Forecast accuracy now depends on:

the number of variables $N$ ,
the quality of factor estimation,
the structure of idiosyncratic errors.

5. Monte Carlo Design: When More Data Hurt

Data-generating process

$X_{it} = \sum_{m=1}^r \lambda_{im} F_{mt} + e_{it}$

Target variable: $y_{t+1} = \sum_{m=1}^r \beta_m F_{mt} + \varepsilon_{t+1}$

Error structure (key innovation)

Variables are divided into three groups:

Low-noise variables

$e_{it} = \sigma_1 u_{it}$

High-noise variables

$e_{it} = \sigma_2 u_{it}, \quad \sigma_2^2 \gg \sigma_1^2$

Cross-correlated variables

$e_{it} = \sigma_3 \left(u_{it} + \sum_{j=1}^C \rho_{ij} u_{jt} \right)$

Key insight

Adding variables from groups (2) or (3):

inflates idiosyncratic covariance,
distorts eigenstructure,
and reduces forecasting performance.

6. Oversampling and Factor Dominance

When one factor is over-represented in the dataset:

it dominates the principal components,
other relevant factors become poorly estimated,
forecasts targeting those factors deteriorate.

This phenomenon is labeled oversampling bias.
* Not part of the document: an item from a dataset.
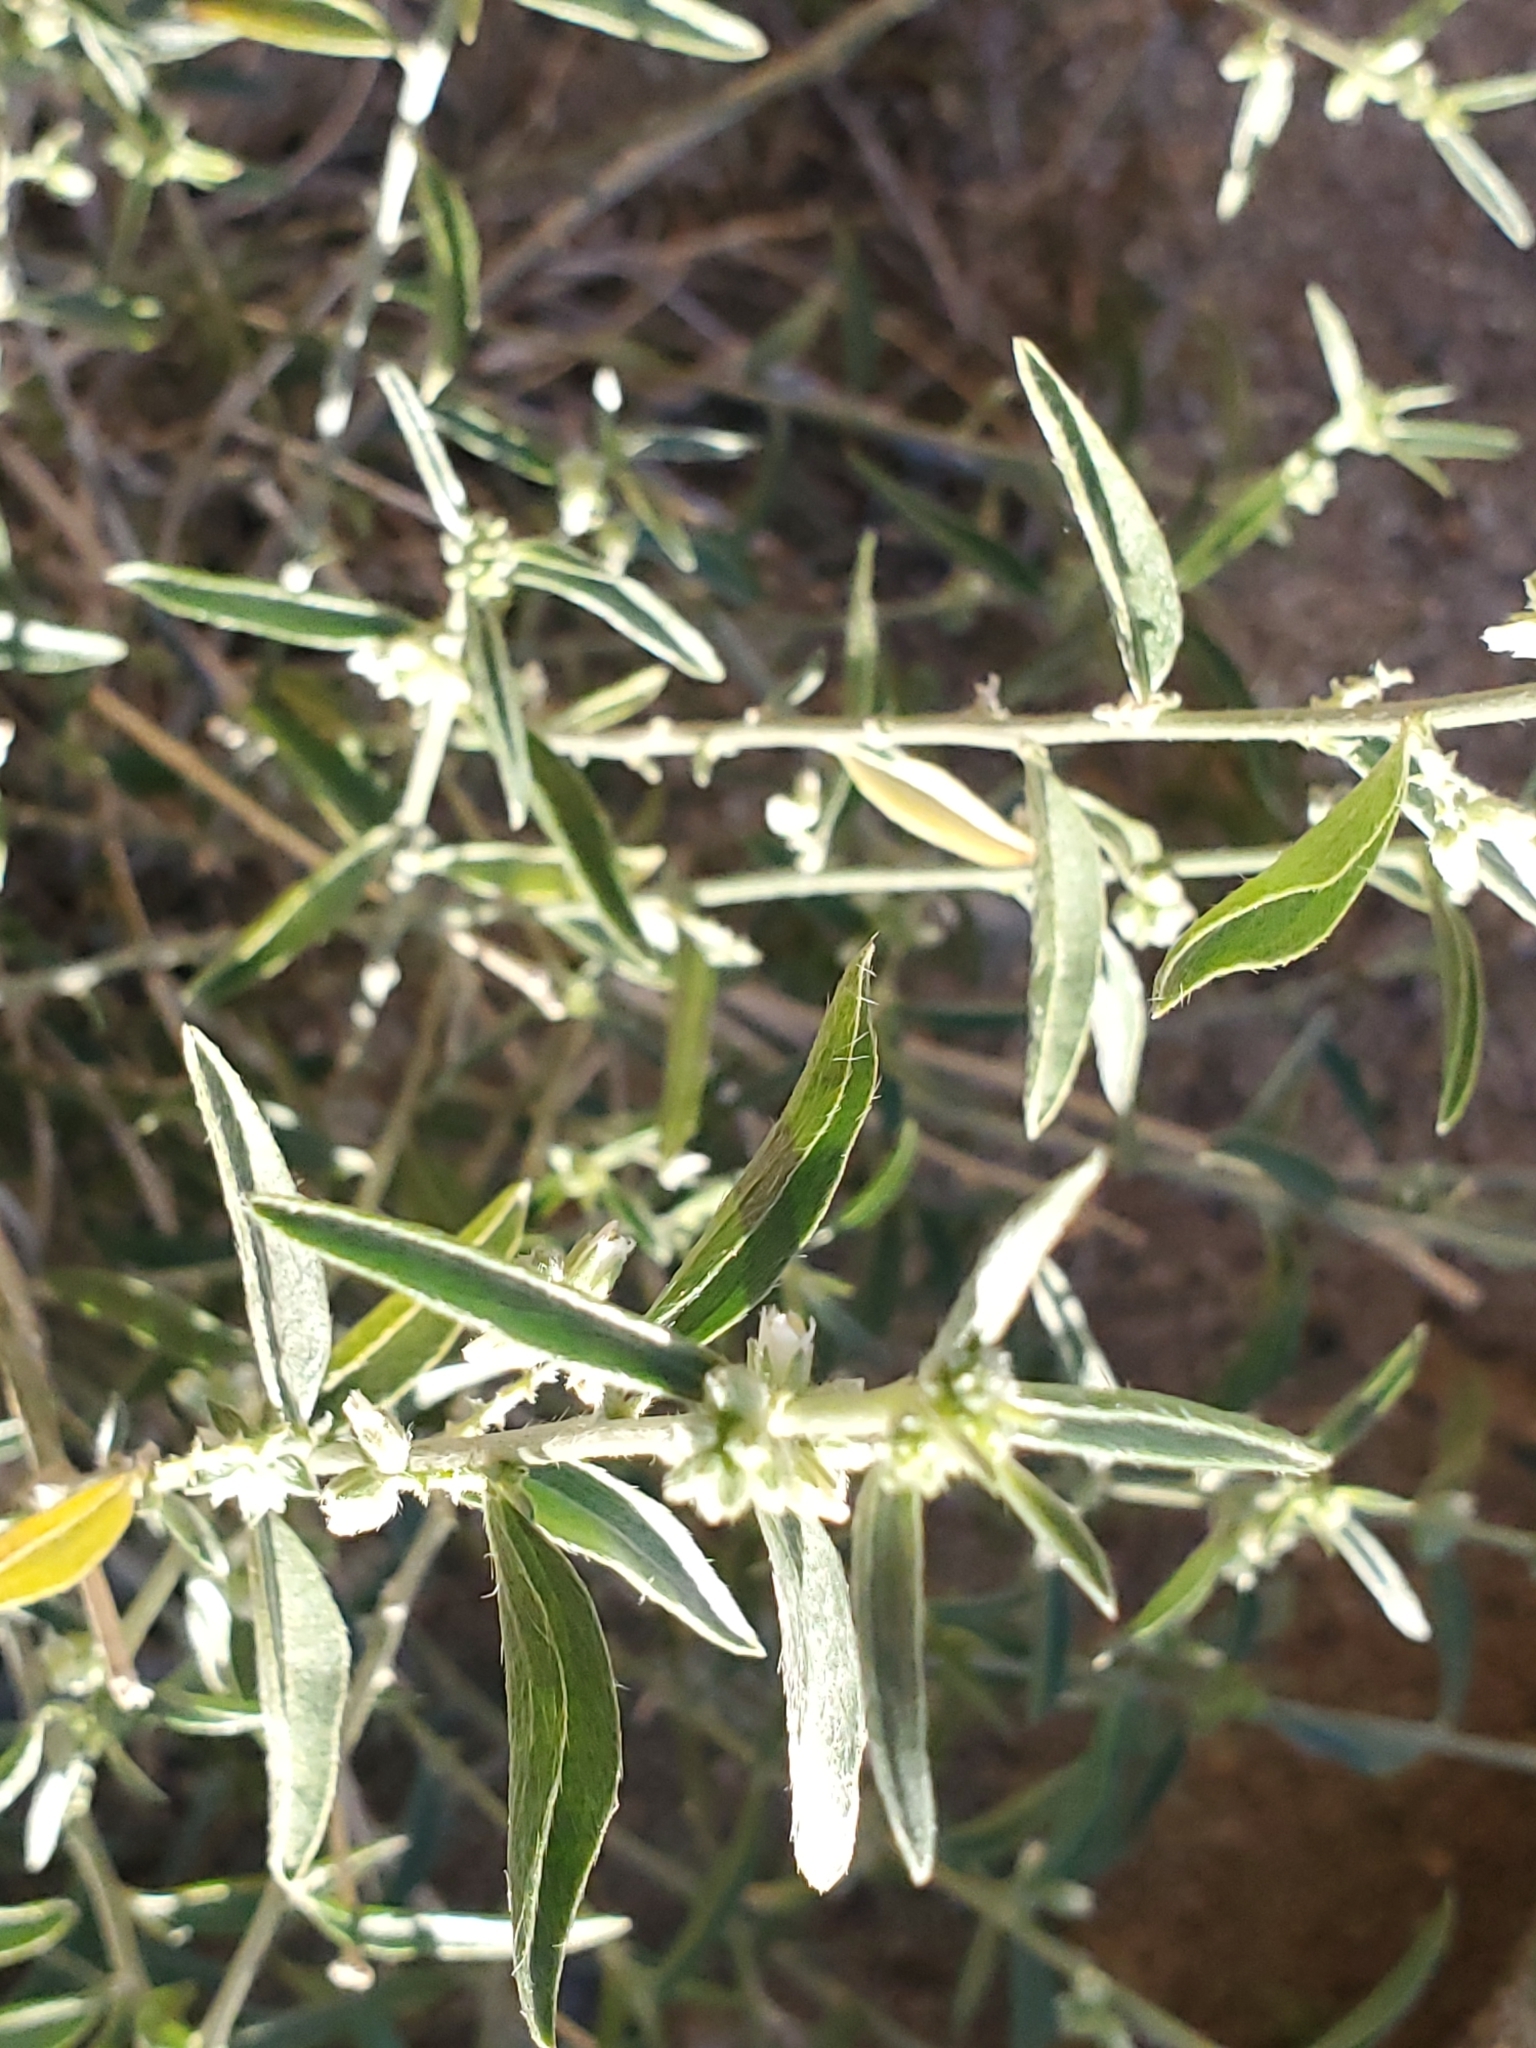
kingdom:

7. Weighted Principal Components

To address these issues, the paper proposes weighted PC estimation.

Standard PC objective

$V(k) = \frac{1}{NT} \sum_{i=1}^N \sum_{t=1}^T e_{it}^2$

Weighted objective

$W(k) = \frac{1}{NT} \sum_{i=1}^N w_{iT} \sum_{t=1}^T e_{it}^2$

where:

$w_{iT}$ : weight reflecting informativeness or contamination of series $i$

Practical rules

down-weight variables with high residual variance,
drop variables with extreme residual correlations,
group variables by economic blocks (real, nominal, volatile).

Empirically, smaller and cleaner datasets outperform large noisy panels.

8. Methodological Takeaways

This paper establishes that:

Factor estimation quality depends on data structure, not data size.
Adding variables may:
- weaken common components,
- amplify correlated noise,
- bias factor space estimation.
Intelligent selection and weighting dominate brute-force data expansion.

More data are not always better data.